Dimon (Malawi) Ltd v Munyolo (Civil Cause 298 of 2002 ) (298 of 2002) [2004] MWHC 74 (01 January 2004);




CIVIL CASE NO. 298 OF 2002




B. MUNYOLO………….….……………………………..DEFENDANT


Mwale for the plaintiff


This is an application for Summary Judgment brought under Order 14 of the Rules of the Supreme Court. The summons is supported by an affidavit sworn by Innocentia Nkhoma, which affidavit was adopted by George Mwale, who appeared for the plaintiff.

The plaintiff’s claim was for the sum of K73 970.00 plus interest thereon, collection costs amounting to K11 095 and costs of this action. It was the plaintiff’s contention that at the time of commencement of this action the defendant was indebted to them in the sum of K73, 970.00 being the price for scrap metal supplied to the defendant by the plaintiff company at the defendant’s own request. In support of this contention the plaintiff did attach to the affidavit copies of weigh bridge tickets issued at National Seed Company of Malawi as well as two cheques that the defendant used to pay for the scrap metal. The tickets and the two cheques were marked IN1, IN2 and IN3, respectively. The plaintiff averred that when the two cheques were presented to the Bank, they were returned with the words “payment stopped” endorsed on them. It is the plaintiff’s belief that this was done at the instance of the defendant. The plaintiff’s then went on to contend that the dates on the tickets did correspond to the dates on which the cheques were issued and that this is indicative of the fact that the defendant did take delivery of the scrap metal and that consequently the defendant owes the plaintiff the sum of K73, 970.00, because the same was never collected on account of the stop payments made on the two cheques.

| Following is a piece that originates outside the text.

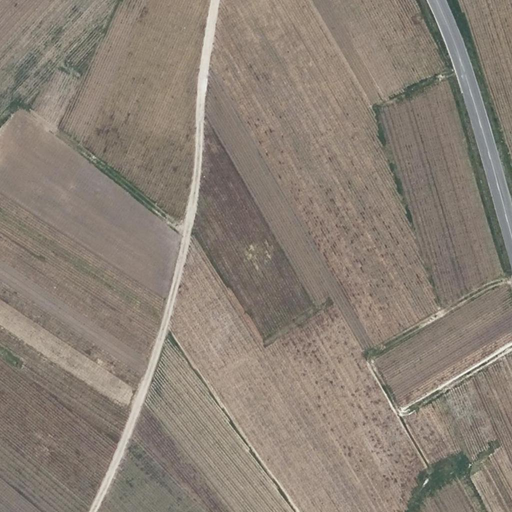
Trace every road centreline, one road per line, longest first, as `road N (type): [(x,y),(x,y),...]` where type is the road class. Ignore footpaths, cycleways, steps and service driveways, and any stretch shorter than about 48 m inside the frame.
road 1 (track): [(216,0),(177,281),(117,464),(92,511)]
road 2 (secondary): [(511,233),(438,0)]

The defendant did not make an appearance and apparently did not file a defence. This is if we consider what is on the record, however Mr. Mwale did inform the court that the defendant did serve them with a defence, which seemed to just deny the fact that the plaintiffs had supplied him with the goods in question. I do not want to go into a lengthy discussion as to why a defence was never filed on the court file, but one possible explanation could be the fact that at some point Lawson and Company had filed a summons to withdraw as Legal practitioners of the defendant. This decision was however reversed because after the application to withdraw as legal practitioners was heard, Mr. Chinoko of Lexon and Lords made an appearance on behalf of the defendant, at which he indicated that he was holding a brief from Lawson and Company. At the end of the day then Lawson and Company remained on the record as representing the defendant. In this regard then, the court took it that Lawson and Company never made an appearance or filed a defence or indeed an affidavit in opposition to the application. This was despite the fact that they were aware of the plaintiff’s application. It was thus with this background that the court decided to proceed to hear the application. The court did also consider the fact that this was an old application.

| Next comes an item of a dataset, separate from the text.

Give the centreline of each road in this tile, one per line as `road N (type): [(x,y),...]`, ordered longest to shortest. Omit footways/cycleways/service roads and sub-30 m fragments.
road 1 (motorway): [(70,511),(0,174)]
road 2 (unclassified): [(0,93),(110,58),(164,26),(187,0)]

To be entitled to summary judgment under Order 14 of the Rules of the Supreme Court, the plaintiff must prove his/her claim clearly and the defendant must be unable to set a bona fide defence or raise an issue which ought to be tried (see Roberts v Plant [1895] 1 QB 597). Indeed Jessel, M.R did state in Anglo-Italian Bank v Wells [1878] did state as follows:-

“thus where a judge is satisfied that not only is there no defence, but no fairly arguable point on behalf of the defendant, it his duty to give judgment for the plaintiff.”

I must add that it has always been the policy under Order 14 of the Rules of the Supreme Court to prevent delay in cases where there is no defence. In this case there was not even an attempt to file any defence, despite the defendant showing an intention to defend. In this regard then, it is the belief of this court that the defendant does not have a defence because if he had one, he should been capable of setting it down in some detail. As Lord Blackburn pointed out in Wallingford v Mutual Society [1880] 5 A.C. 685 at P. 704, that

“I think that when affidavits are brought forward to raise a defence, they must condescend upon particulars. It is not enough to swear that “I owe the man nothing…..” that is not enough. You must satisfy the judge that there is some reasonable ground for saying so…”

In the instant case, there was no opposition to the application despite the fact the defendant being served and attending to court on occasions prior to the hearing of this application. It is thus on this premise that I give the plaintiff summary judgment in the wording of his statement his claim with costs for this action.